Skip to content

vyskocj/VinVL-L

Folders and files

NameName
Last commit message
Last commit date

Latest commit

 

History

7 Commits
 
 
 
 
 
 
 
 
 
 
 
 
 
 

Repository files navigation

VinVL+L: Enriching Visual Representation with Location Context in VQA

Examples

Introduction

We describe a novel method - VinVL+L - that enriches the visual representations (i.e. object tags and region features) of the State-of-the-Art Vision and Language (VL) method - VinVL - with Location information. To verify the importance of such metadata for VL models, we:

  1. trained a Swin-B model on the Places365 dataset and obtained additional sets of visual and tag features; both were made public to allow reproducibility and further experiments,

  2. did an architectural update to the existing VinVL method to include the new feature sets,

  3. provide a qualitative and quantitative evaluation.

By including just binary location metadata, the VinVL+L method provides incremental improvement to the State-of-the-Art VinVL in Visual Question Answering (VQA). The VinVL+L achieved an accuracy of 64.85% and increased the performance by +0.32% in terms of accuracy on the GQA dataset; the statistical significance of the new representations is verified via Approximate Randomization.

Download

Location features

Swin-Base AccuracyC AccuracyIO Scene tags Other Links
Best accuracy 56.0% 96.1% C | IO model | scene features
Best loss / Final epoch 53.3% 95.5% C | IO model | scene features

Notes:
#1: C refers to 365 location categories, and IO to their indoors/outdoors supercategories.
#2: The listed results are on the Places365 validation dataset; C → IO can be found here.

VinVL+L

Scene tags Accuracy Binary Open Links
C 64.85% 82.59% 49.19% model | server results
C+IO 64.71% 82.38% 49.12% model | server results
IO 64.65% 82.44% 48.94% model | server results
(reproduced VinVL) 64.53% 82.36% 48.79% model | server results

Notes:
#1: The listed models do not use scene features. In the previous section are links to all features.
***
_REQUIRED ACTION_:
Reproduce the portion of the VinVL+L repository page above, between "3. provide a" and "via Approximate Randomization.", inclusive, keeping every word and mark unchanged.
***
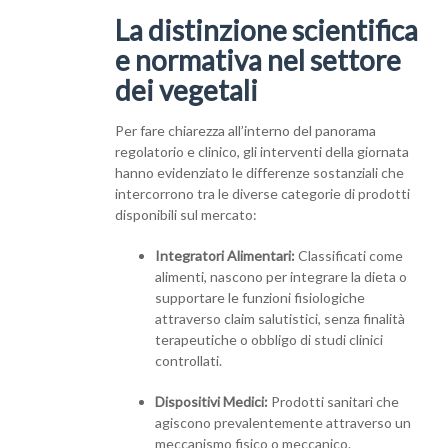
La distinzione scientifica
e normativa nel settore
dei vegetali
Per fare chiarezza all’interno del panorama
regolatorio e clinico, gli interventi della giornata
hanno evidenziato le differenze sostanziali che
intercorrono tra le diverse categorie di prodotti
disponibili sul mercato:
Integratori Alimentari:
Classificati come
alimenti, nascono per integrare la dieta o
supportare le funzioni fisiologiche
attraverso claim salutistici, senza finalità
terapeutiche o obbligo di studi clinici
controllati.
Dispositivi Medici:
Prodotti sanitari che
agiscono prevalentemente attraverso un
meccanismo fisico o meccanico.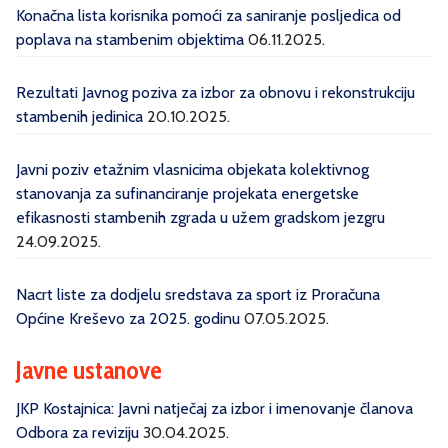
Konačna lista korisnika pomoći za saniranje posljedica od
poplava na stambenim objektima
06.11.2025.
Rezultati Javnog poziva za izbor za obnovu i rekonstrukciju
stambenih jedinica
20.10.2025.
Javni poziv etažnim vlasnicima objekata kolektivnog
stanovanja za sufinanciranje projekata energetske
efikasnosti stambenih zgrada u užem gradskom jezgru
24.09.2025.
Nacrt liste za dodjelu sredstava za sport iz Proračuna
Općine Kreševo za 2025. godinu
07.05.2025.
Javne ustanove
JKP Kostajnica: Javni natječaj za izbor i imenovanje članova
Odbora za reviziju
30.04.2025.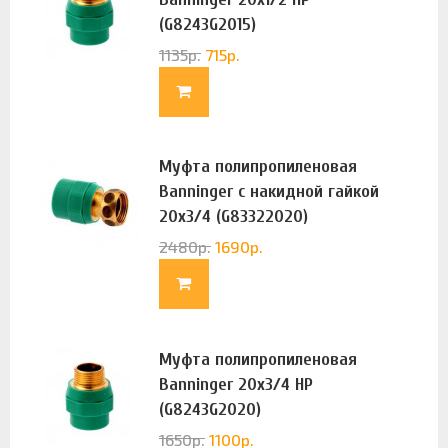
(G8243G2015)
1135
р.
715
р.
Муфта полипропиленовая
Banninger с накидной гайкой
20х3/4 (G83322020)
2480
р.
1690
р.
Муфта полипропиленовая
Banninger 20х3/4 НР
(G8243G2020)
1650
р.
1100
р.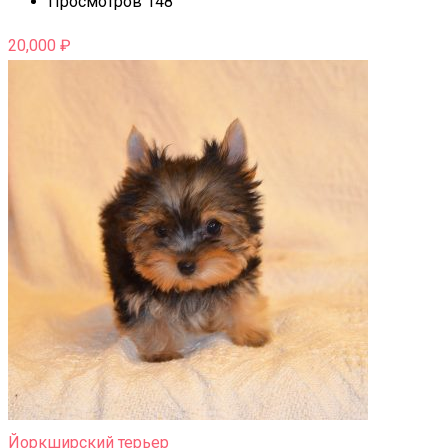
Просмотров 148
20,000
₽
Йоркширский терьер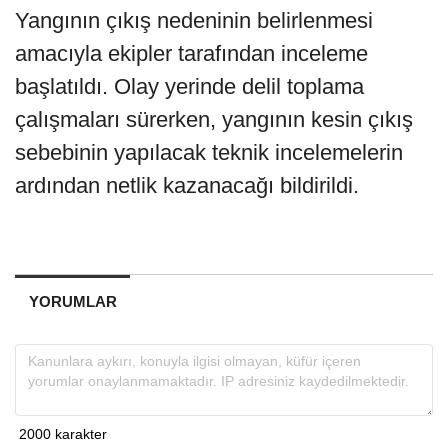
Yangının çıkış nedeninin belirlenmesi
amacıyla ekipler tarafından inceleme
başlatıldı. Olay yerinde delil toplama
çalışmaları sürerken, yangının kesin çıkış
sebebinin yapılacak teknik incelemelerin
ardından netlik kazanacağı bildirildi.
YORUMLAR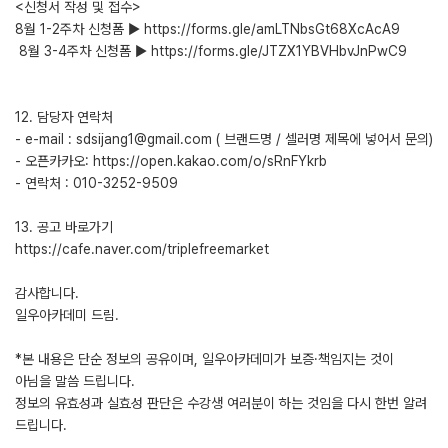
<신청서 작성 및 접수>
8월 1-2주차 신청폼 ▶ https://forms.gle/amLTNbsGt68XcAcA9
​ 8월 3-4주차 신청폼 ▶ https://forms.gle/JTZX1YBVHbvJnPwC9
12. 담당자 연락처
- e-mail : sdsijang1@gmail.com ( 브랜드명 / 셀러명 제목에 넣어서 문의)
- 오픈카카오: https://open.kakao.com/o/sRnFYkrb
- 연락처 : 010-3252-9509
​13. 공고 바로가기
https://cafe.naver.com/triplefreemarket
감사합니다.
일우아카데미 드림.
*본 내용은 단순 정보의 공유이며, 일우아카데미가 보증·책임지는 것이
아님을 말씀 드립니다.
정보의 유효성과 실효성 판단은 수강생 여러분이 하는 것임을 다시 한번 알려
드립니다.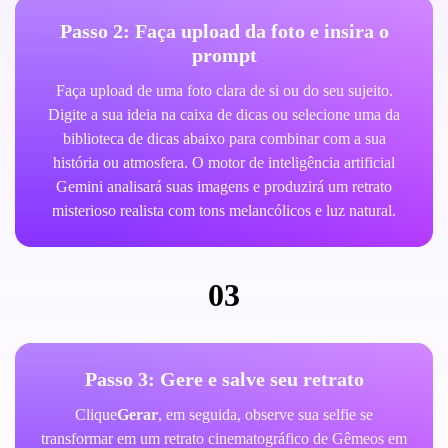
Passo 2: Faça upload da foto e insira o
prompt
Faça upload de uma foto clara de si ou do seu sujeito.
Digite a sua ideia na caixa de dicas ou selecione uma da
biblioteca de dicas abaixo para combinar com a sua
história ou atmosfera. O motor de inteligência artificial
Gemini analisará suas imagens e produzirá um retrato
misterioso realista com tons melancólicos e luz natural.
03
Passo 3: Gere e salve seu retrato
Clique
Gerar
, em seguida, observe sua selfie se
transformar em um retrato cinematográfico de Gêmeos em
***
_ANSWER TO THIS PROBLEM_:
3. provide a qualitative and quantitative evaluation.

By including just binary location metadata, the VinVL+L method provides incremental improvement to the State-of-the-Art VinVL in Visual Question Answering (VQA). The VinVL+L achieved an accuracy of 64.85% and increased the performance by +0.32% in terms of accuracy on the GQA dataset; the statistical significance of the new representations is verified via Approximate Randomization.